Pour raconter des histoires inédites, il faut des soutiens et des protecteurs. À la Renaissance, ce soutien se faisait par le patronage des plus fortunés. Au milieu du 20e siècle, il pouvait prendre la forme de « subventions, de résidences, d’affiliations et de postes universitaires ». Aujourd’hui, nous avons peut-être besoin d’un nouveau modèle pour faire de la place à ce qu’Anne Snyder, rédactrice en chef de Comment, décrit dans une interview comme « la nécessaire lutte avec des questions plus difficiles : les arguments, les débats de fond, le cran d’être politique lorsque c’est nécessaire, les appels difficiles à choisir la voie de Jésus […] une combinaison d’audace culturelle et d’émerveillement face à l’imago Dei ».
L’idée peut paraître audacieuse, voire risquée, mais Paul J. Pastor est plein d’espoir. « Une nouvelle génération produit des œuvres absolument remarquables. Les organisations qui nous soutiennent sont fragiles, mais il en a toujours été ainsi ». Dans un siècle, prédit-il, on se souviendra du nôtre « comme d’un moment de renouveau dans la littérature chrétienne. Et nous avons tous l’opportunité d’y participer. »
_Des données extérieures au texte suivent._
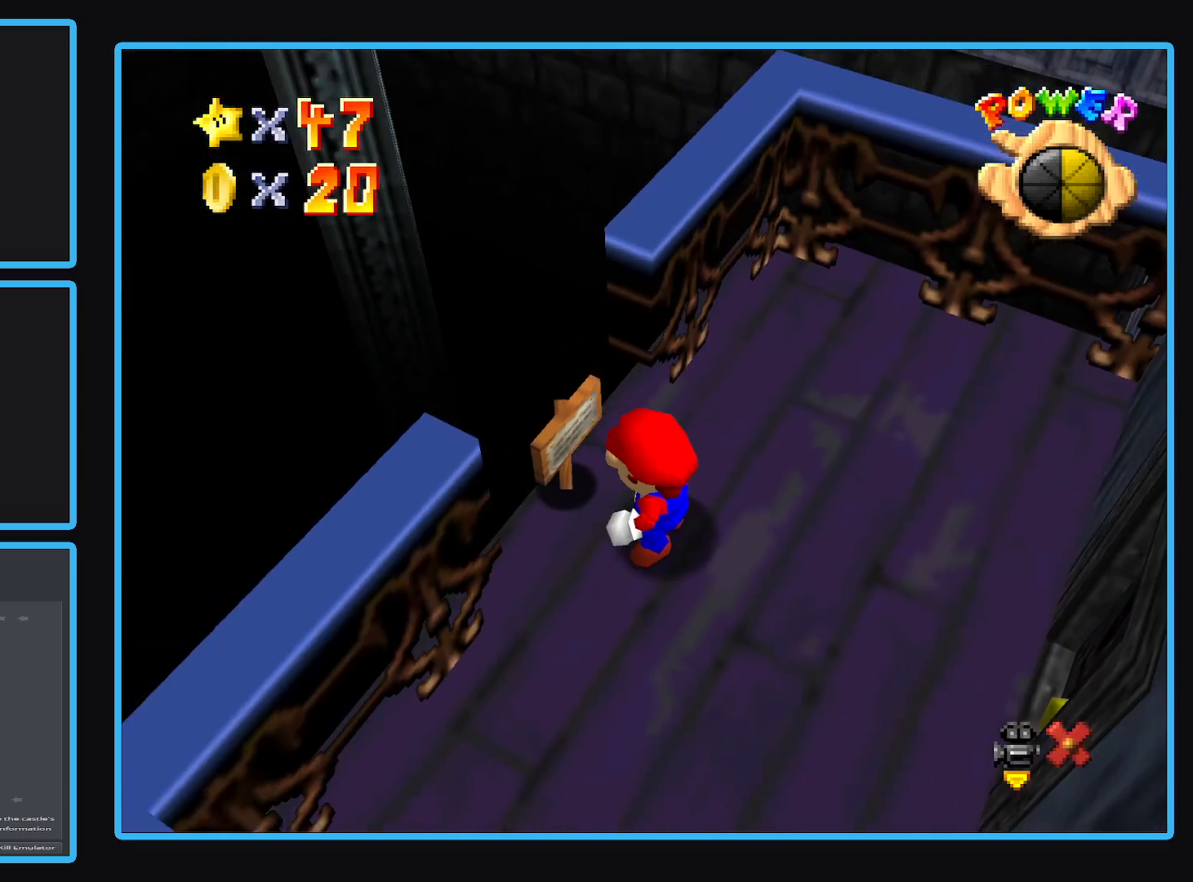
{"buttons": [], "left_stick": "up-right", "right_stick": "center", "events": [[283, "left_stick", "right"], [500, "left_stick", "up-right"]]}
Le travail incessant de création, de formation et d’attention aux profondeurs de l’esprit humain se poursuivra. Il est possible de le faire avancer grâce à des institutions audacieuses et innovantes œuvrant à créer le lien entre l’image et la parole, l’esprit et la pensée. Et tout cela pour le bien de l’Église.
D’une manière ou d’une autre, les êtres humains chercheront à étancher leur soif de beauté. En tant que peuple de Dieu, nous devrions organiser ce festin !
Conor Sweetman est directeur de l’innovation et de la collaboration pour Christianity Today et éditeur d’Ekstasis.